From the abstract, in AERA Open:^[5]

"In Fall 2020, college students (N = 221) in an online general education civics course were taught through asynchronous assignments how to use lateral reading strategies to fact-check online information [i.e. "leaving the initial content to investigate sources and verify claims using trusted sources", which here were taken to include Wikipedia]. Students improved from pretest to posttest in the use of lateral reading to fact-check information; lateral reading was predicted by the number of assignments completed and students’ reading comprehension test scores.
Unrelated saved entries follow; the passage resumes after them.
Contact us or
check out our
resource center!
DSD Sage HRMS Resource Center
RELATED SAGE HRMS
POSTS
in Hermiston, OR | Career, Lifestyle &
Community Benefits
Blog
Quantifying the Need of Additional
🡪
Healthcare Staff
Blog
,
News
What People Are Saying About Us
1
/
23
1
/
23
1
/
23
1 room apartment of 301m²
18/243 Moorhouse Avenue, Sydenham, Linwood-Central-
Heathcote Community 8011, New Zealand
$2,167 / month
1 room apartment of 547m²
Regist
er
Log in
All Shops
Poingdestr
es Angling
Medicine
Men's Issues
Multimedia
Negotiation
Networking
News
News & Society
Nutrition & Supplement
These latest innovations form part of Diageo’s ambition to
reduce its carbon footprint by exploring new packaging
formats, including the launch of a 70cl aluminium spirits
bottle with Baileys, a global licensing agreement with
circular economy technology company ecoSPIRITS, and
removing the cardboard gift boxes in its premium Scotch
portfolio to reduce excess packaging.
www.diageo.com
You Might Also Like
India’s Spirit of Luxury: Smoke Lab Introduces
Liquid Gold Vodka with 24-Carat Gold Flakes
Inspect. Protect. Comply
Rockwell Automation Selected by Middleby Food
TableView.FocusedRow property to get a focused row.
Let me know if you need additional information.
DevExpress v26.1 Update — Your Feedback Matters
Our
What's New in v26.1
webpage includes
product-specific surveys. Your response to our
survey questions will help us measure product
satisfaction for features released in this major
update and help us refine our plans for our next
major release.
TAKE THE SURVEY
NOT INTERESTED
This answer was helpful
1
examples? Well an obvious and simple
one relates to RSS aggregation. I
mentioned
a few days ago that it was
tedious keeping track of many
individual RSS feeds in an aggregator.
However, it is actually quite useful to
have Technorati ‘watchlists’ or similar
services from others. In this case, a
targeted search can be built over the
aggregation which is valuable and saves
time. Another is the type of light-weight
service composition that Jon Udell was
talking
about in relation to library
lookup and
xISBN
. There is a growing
Students reported greater use, endorsement, and knowledge of Wikipedia at posttest, aligning with the curriculum’s emphasis on using Wikipedia to investigate information sources. Students also reported increased confidence in their ability to fact-check COVID-19 news."

"Wikipedia, Google Trends and Diet: Assessment of Temporal Trends in the Internet Users’ Searches in Italy before and during COVID-19 Pandemic"

From the abstract, in Nutrients:^[6]

"We obtained data from Google Trends and Wikipedia in order to assess whether an analysis of Internet searches could provide information on the Internet users’ behaviour/interest in diets. Differences in seasonality, year and before/during COVID-19 pandemic were assessed. From Wikipedia, we extracted the number of times a page is viewed by users, aggregated on monthly and seasonal bases. [...] The Mediterranean diet was the most frequently (33.9%), followed by the pescatarian diet (9.0%). Statistically, significant seasonal differences were found for the Mediterranean, vegetarian, Atkins, Scarsdale, and zone diets and pescetarianism."

"Collective Response to Media Coverage of the COVID-19 Pandemic on Reddit and Wikipedia: Mixed-Methods Analysis"

From the abstract, in the Journal of Medical Internet Research:^[7]

"We collected a heterogeneous data set including 227,768 web-based news articles and 13,448 YouTube videos published by mainstream media outlets, 107,898 user posts and 3,829,309 comments on the social media platform Reddit, and 278,456,892 views of COVID-19–related Wikipedia pages. To analyze the relationship between media coverage, epidemic progression, and users’ collective web-based response, we considered a linear regression model that predicts the public response for each country given the amount of news exposure. We also applied topic modelling to the data set [...].
Results: Our results show that public attention, quantified as user activity on Reddit and active searches on Wikipedia pages, is mainly driven by media coverage; meanwhile, this activity declines rapidly while news exposure and COVID-19 incidence remain high."

"War and Pieces: Comparing Perspectives About World War I and II Across Wikipedia Language Communities"

From the abstract, in the Proceedings of the 6th Joint SIGHUM Workshop on Computational Linguistics for Cultural Heritage, Social Sciences, Humanities and Literature:^[8]

"We introduce a methodology for approximating the extent to which narratives of conflict may diverge [...], focusing on articles about World War I and II battles written by Wikipedia’s communities of editors across four language editions. For simplicity, our unit of analysis representing each language communities’ perspectives is based on national entities and their subject-object-relation context, identified using named entity recognition and open-domain information extraction. Using a vector representation of these tuples, we evaluate how similarly different language editions portray how [sic] and how often these entities are mentioned in articles. Our results indicate that (1) language editions tend to reference associated countries more and (2) how much one language edition’s depiction overlaps with all others varies."